Iwasn’t a crier. Not in public, anyway. I was one of those stoic Southern women who hid their emotions behind forced smiles and fake pleasantries. It wasn’t something I took pride in. It was just how I was.

I took all my feelings and hid them away in the depths of my bathroom, deep in a tub of bubbles and truth. My face scrubbed clean of makeup and falsities. That was the only place I felt comfortable letting the tears flow. Sometimes, I’d even let loose a silent scream into a soaking wet washcloth if I’d had a real doozy of a day.

Yeah, I hid that shit real well. So, on that fateful early morning, when my life changed forever, I did what I did best. Stuffed that shit down deep. Where it belonged.

No, I didn’t cry at all when my doorbell rang at 1:00 a.m. even though I knew not a damn bit of good news came at that ungodly hour, especially if you were the wife of a soldier.

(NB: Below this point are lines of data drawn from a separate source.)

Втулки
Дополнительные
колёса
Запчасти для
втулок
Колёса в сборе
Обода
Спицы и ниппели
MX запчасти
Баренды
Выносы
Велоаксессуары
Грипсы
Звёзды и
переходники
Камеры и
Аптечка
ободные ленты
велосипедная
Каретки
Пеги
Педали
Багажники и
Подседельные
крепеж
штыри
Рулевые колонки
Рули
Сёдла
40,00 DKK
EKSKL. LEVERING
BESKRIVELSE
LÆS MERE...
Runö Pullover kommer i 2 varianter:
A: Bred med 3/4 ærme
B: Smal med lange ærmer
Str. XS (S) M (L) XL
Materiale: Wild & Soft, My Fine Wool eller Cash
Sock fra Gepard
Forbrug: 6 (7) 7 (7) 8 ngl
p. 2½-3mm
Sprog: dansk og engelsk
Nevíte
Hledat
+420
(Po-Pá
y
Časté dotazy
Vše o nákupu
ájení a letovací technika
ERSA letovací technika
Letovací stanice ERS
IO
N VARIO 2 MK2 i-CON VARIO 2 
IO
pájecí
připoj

I didn’t cry when the two gentlemen there looked at me with desperate, sad, pitiful eyes and informed me my husband wouldn’t be coming home. Not alive, anyway.

I even managed to hold it in when one of their voices caught as he said my now deceased husband’s name.

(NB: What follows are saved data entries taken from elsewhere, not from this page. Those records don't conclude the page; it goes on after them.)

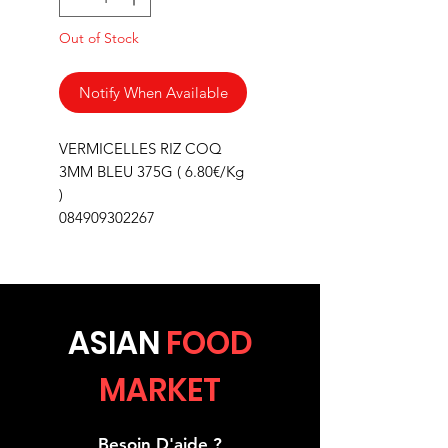
Out of Stock
Notify When Available
VERMICELLES RIZ COQ
3MM BLEU 375G ( 6.80€/Kg
)
084909302267
ASIA
N
FOOD
MARKET
Besoin D'aide ?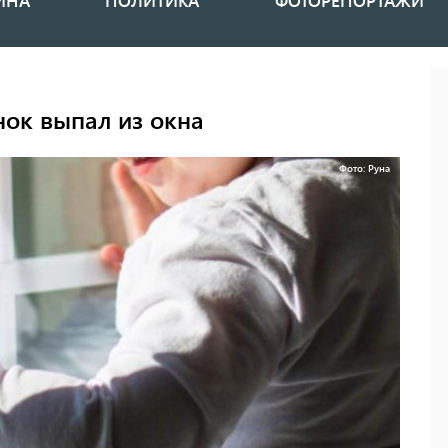
ИНА
ПОЛИТИКА
ФОТОРЕПОРТАЖИ
нок выпал из окна
Фото: Руна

I was screaming on the inside, though no one could hear me.

I somehow didn’t even cry the next morning when I called our small bit of family and friends and laid it all out to them.

Not one tear was shed when I sat down our ten-year-old daughter and explained to her that her daddy had gone to heaven to be with the angels. And that she’d never see him again in this lifetime. That she’d never get to say goodbye. That they’d never again do their secret handshake or binge-watch stupid Marvel movies together. I may have felt like I couldn’t breathe, but I held my shit together.

That was hard.

Really fucking hard.

I didn’t tear up at all while heaps and heaps of our neighbors and friends brought by food and their condolences. Not even while they stood on my porch and cried themselves sick over disposable containers of peach cobbler and greasy casseroles.

And I didn’t cry at all. Instead, I tried to check out, as I readied myself for the funeral, skipping my usual makeup routine and pulling on a black dress from the back of my closet that I’d always believed I’d be too damn lucky to have to wear.

Stupid, stupid me.

I sat stoically through the service, through the shots fired of Three Volley Salute, though my gut wrenched the entire time and I felt like I was going to vomit.

But I wasn’t immune to it all and I’ll even admit the playing ofTapsalmost did me in. And when they’d handed me and my sweet girl that flag, I felt like I was going to die right along with Andy.

Hell, I even thought about climbing right into that casket with him.